3 thoughts on “GUEST POST: Review of “Creation” by science educator James Williams

  1. I noticed that you suggested Inherit The Wind as an example of a film that accurately represents the events of the Scopes Monkey Trial. Nothing could be further from the truth. Edward J. Larson won a Pulitzer Prize for Summer For The Gods, which clearly shows that Inherit The Wind had very little to do with truth and very much to do with ideologies. Inherit The Wind is still thought by many to be basically true. Not so by any means.

  2. @BruceD – Here is James’s reply to your comment:

    In my brief review I do not claim that ‘Inherit the Wind’ accurately represents the Scopes Trial – indeed I state quite clearly that it was a fictionalised account of the facts, where the actual events were changed for dramatic effect. I only claim that the main thrust of the events remained relatively intact. I enjoyed reading ‘Summer For the Gods’ by Larson and recommended the book to a colleague a day or so ago.’ Inherit’ (the Spencer Tracey version) remains a favourite film of mine, but at no point do I look on the film as accurate. A difference between ‘Inherit’ and ‘Creation’ is that ‘Creation’ has a production feel (from textual inserts) that is more of an accurate dramatic reconstruction than ‘Inherit’ which was a Hollywood film from start to finish. At no point can I recall a statement in the film ‘Creation’ which sets out that this is a fictionalised account of events or that events have been changed. Granted, Inherit does not do that either, but it’s look and feel is more fictional film than historical events re-enacted.
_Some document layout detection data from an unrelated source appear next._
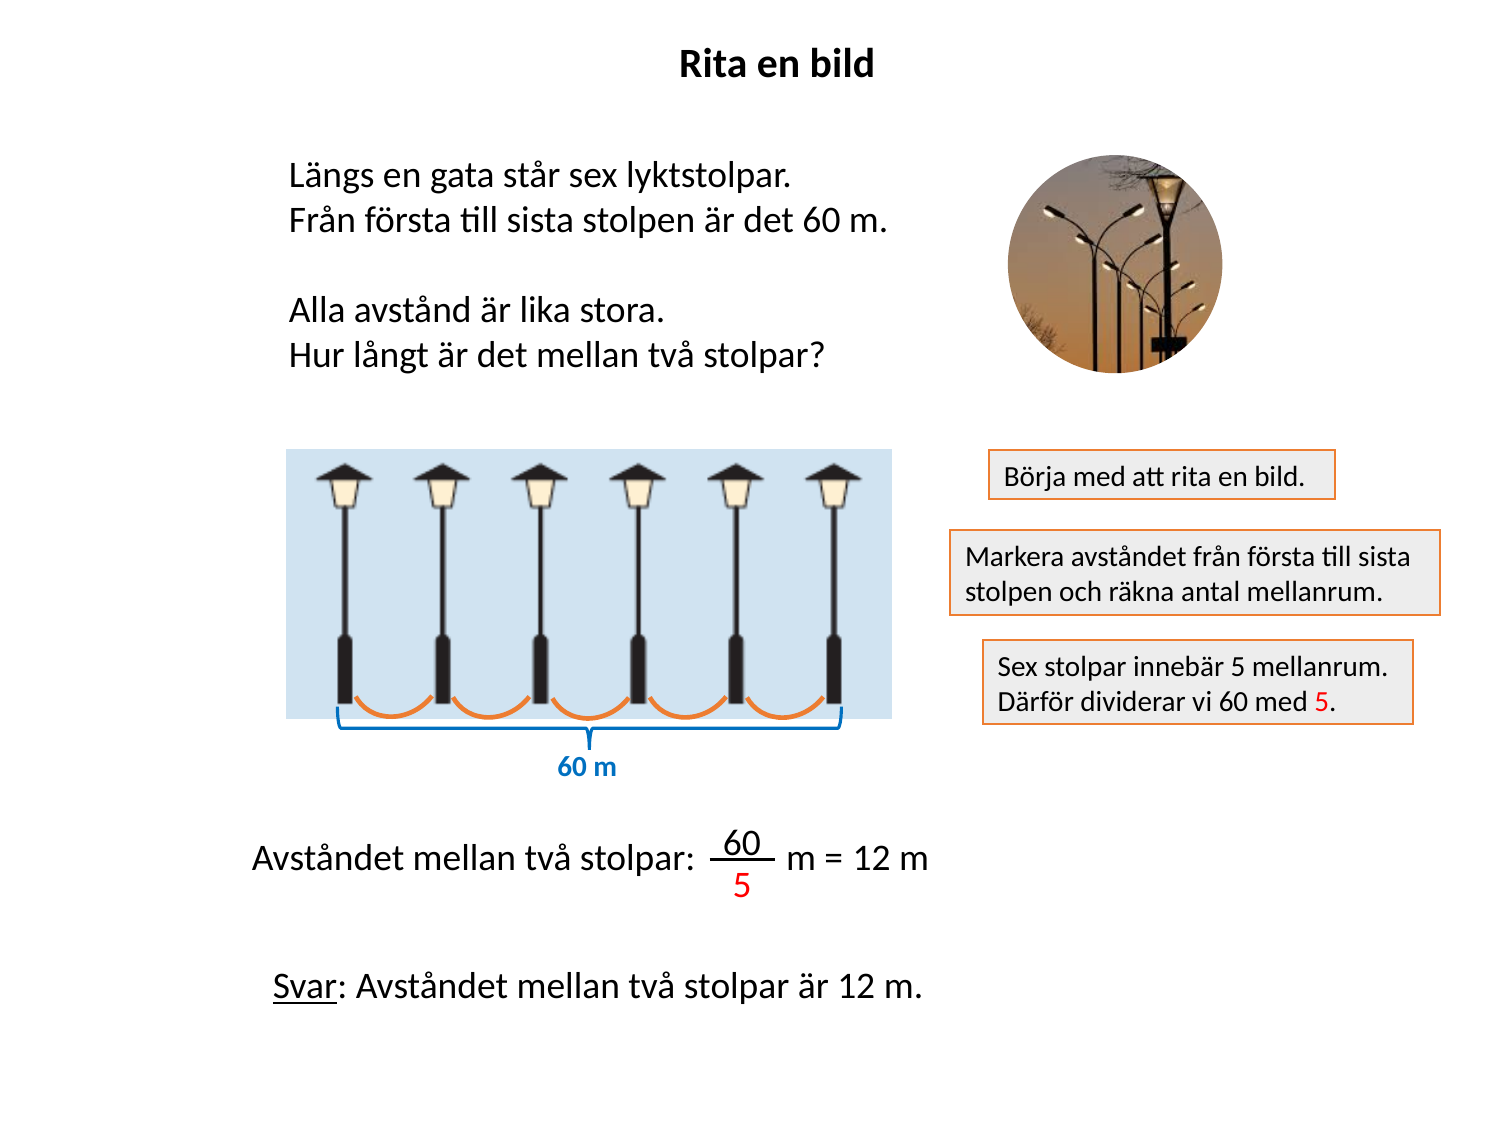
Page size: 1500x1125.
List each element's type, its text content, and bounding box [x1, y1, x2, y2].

text_box 12 m [892, 825, 945, 886]
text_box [337, 706, 842, 791]
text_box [707, 810, 892, 914]
text_box Svar: Avståndet mellan två stolpar är 12 m. [258, 954, 1008, 1014]
text_box Sex stolpar innebär 5 mellanrum. Därför dividerar vi 60 med 5. [982, 639, 1414, 725]
text_box Börja med att rita en bild. [988, 449, 1336, 500]
text_box Markera avståndet från första till sista stolpen och räkna antal mellanrum. [949, 529, 1441, 616]
text_box Avståndet mellan två stolpar: [237, 825, 707, 886]
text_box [273, 142, 1223, 386]
picture [286, 449, 892, 719]
text_box Rita en bild [664, 28, 891, 94]
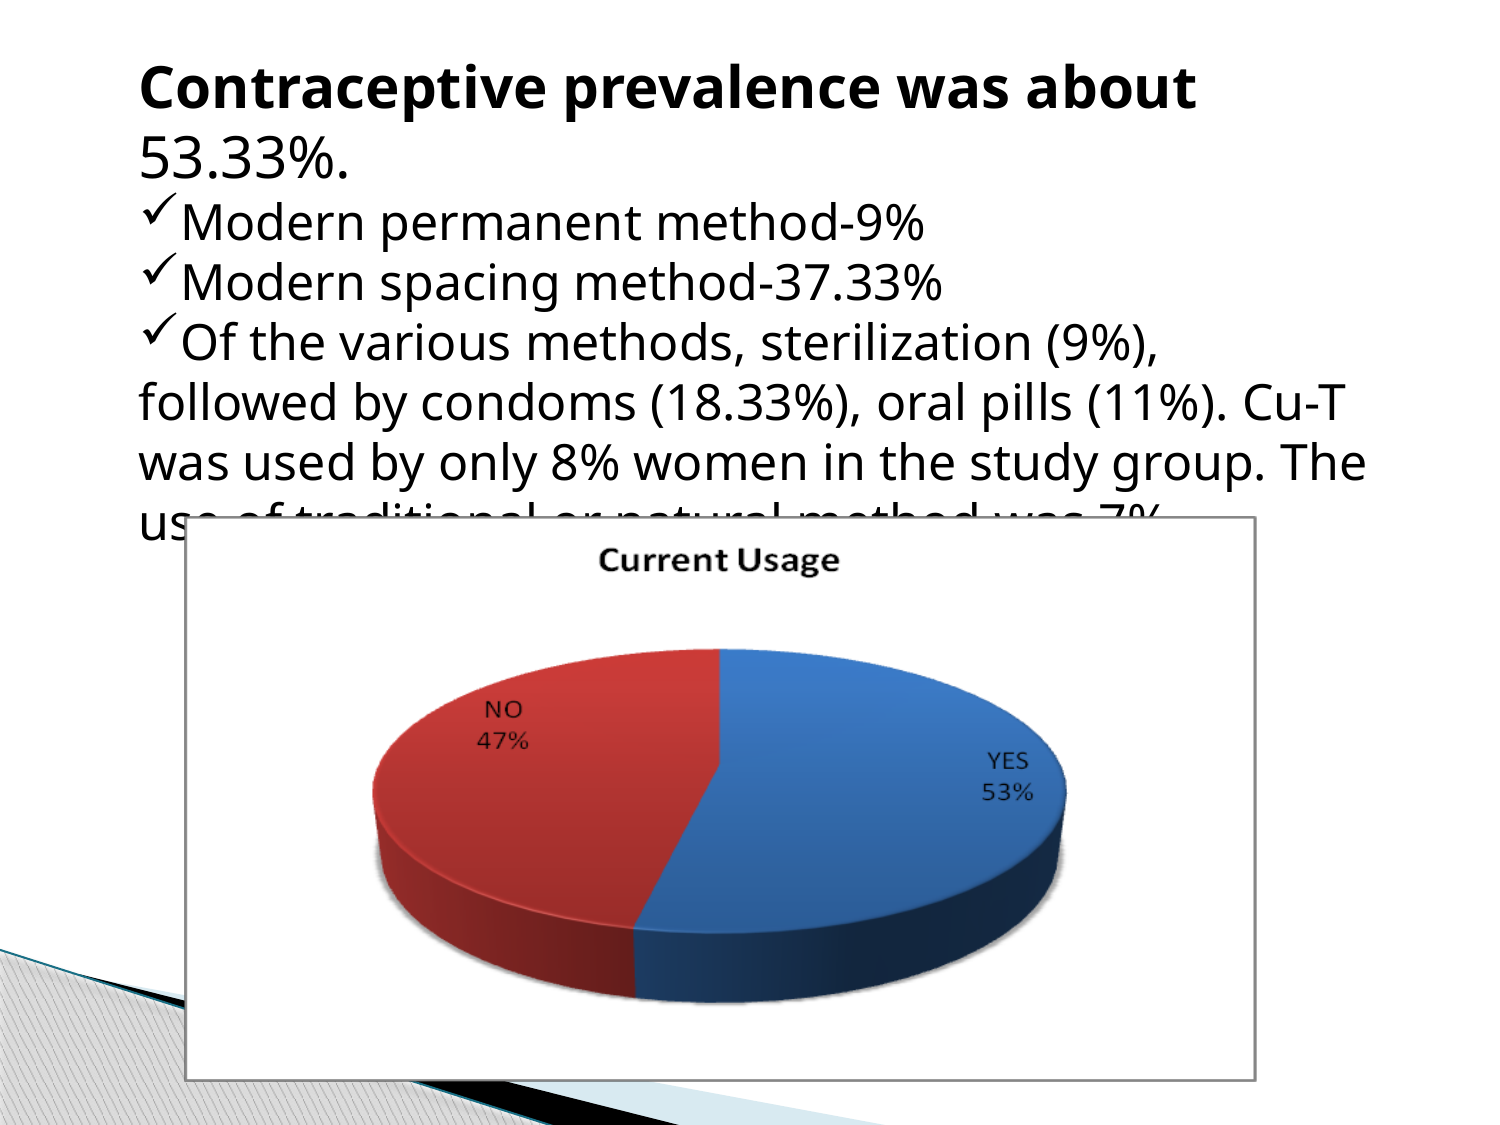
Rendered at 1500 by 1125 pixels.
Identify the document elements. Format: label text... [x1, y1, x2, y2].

text_box Contraceptive prevalence was about 53.33%. Modern permanent method-9% Modern spacing method-37.33% Of the various methods, sterilization (9%), followed by condoms (18.33%), oral pills (11%). Cu-T was used by only 8% women in the study group. The use of traditional or natural method was 7%. [123, 42, 1388, 928]
picture [182, 514, 1259, 1083]
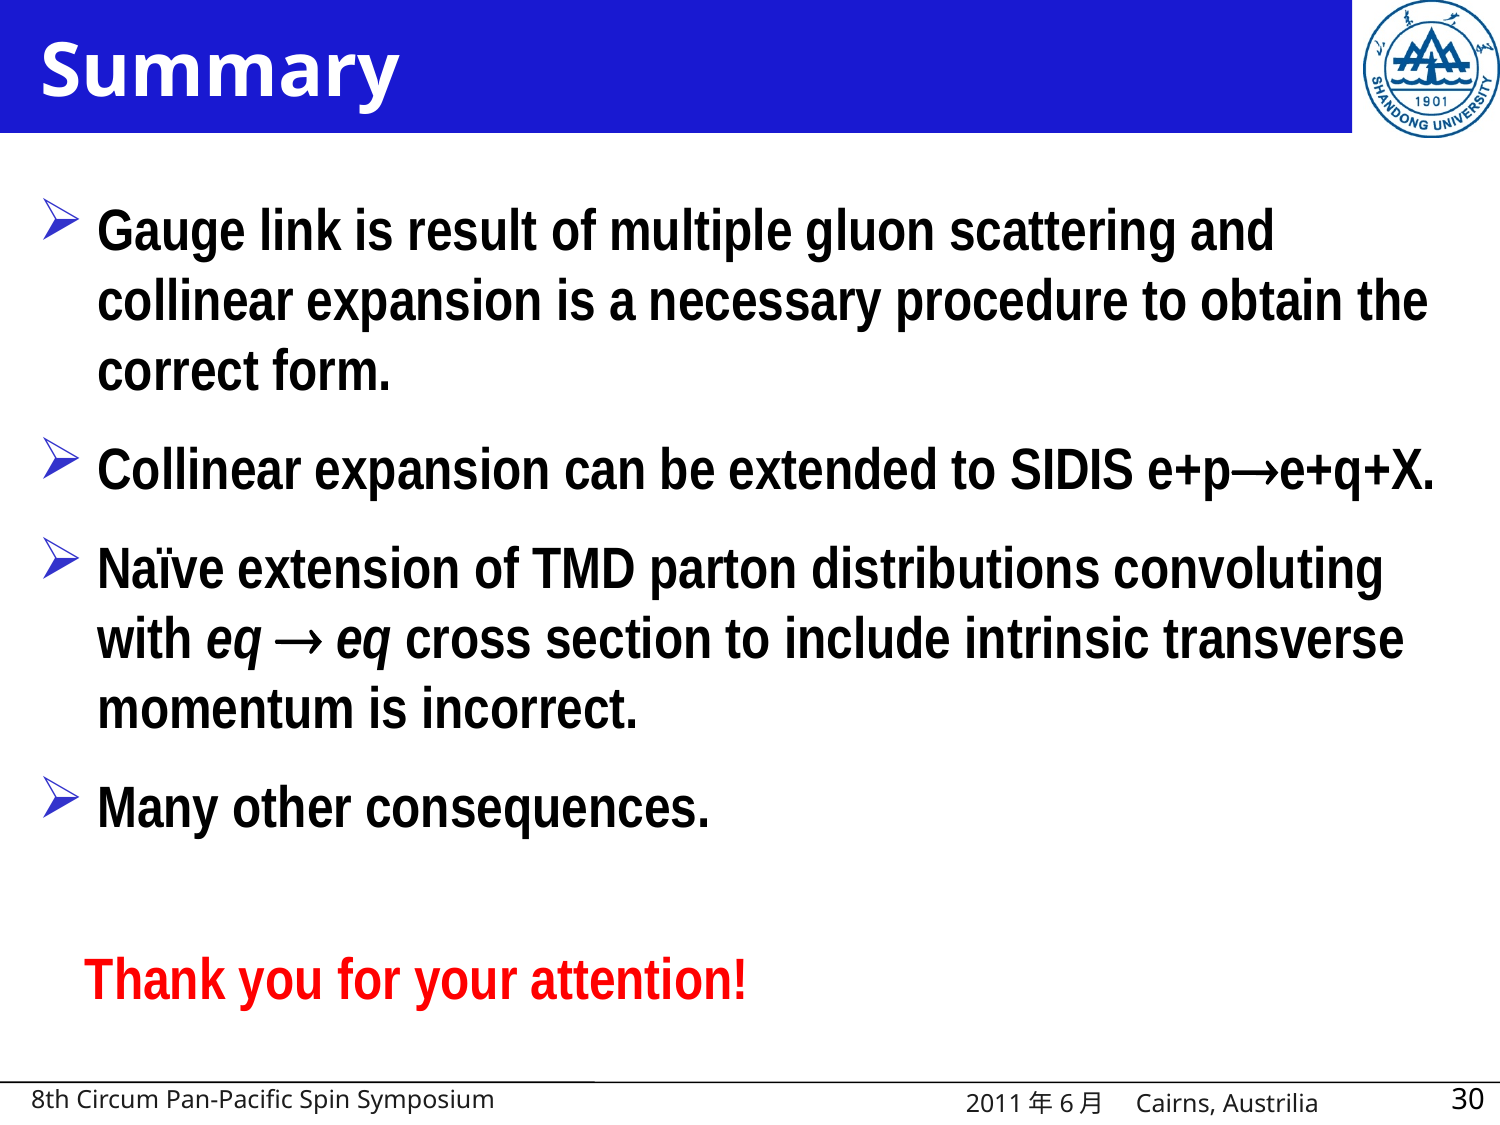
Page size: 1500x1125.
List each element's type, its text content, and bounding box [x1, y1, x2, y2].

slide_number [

  3. “when it is well documented that he gave up going to church with Emma and the children after the death of Annie”.
    Sorry, rather than being “well documented”, there is no evidence for this. The claim that Darwin “gave up going to church” is based on a passage from the 1889 publication Darwin and God by George William Foote (a secularist who was later imprisoned for blasphemy):
    http://darwin-online.org.uk/content/frameset?viewtype=image&itemID=A551&keywords=foote&pageseq=22
    It is worth stressing that in this passage, there is no date associated with the start of Darwin’s non-attendance at church and no link at all to Annie’s death. Darwin’s non-attendance could have started at any time after his move to Down House, whether in the eight and a half years *before* Annie’s death or sometime in the three decades that followed.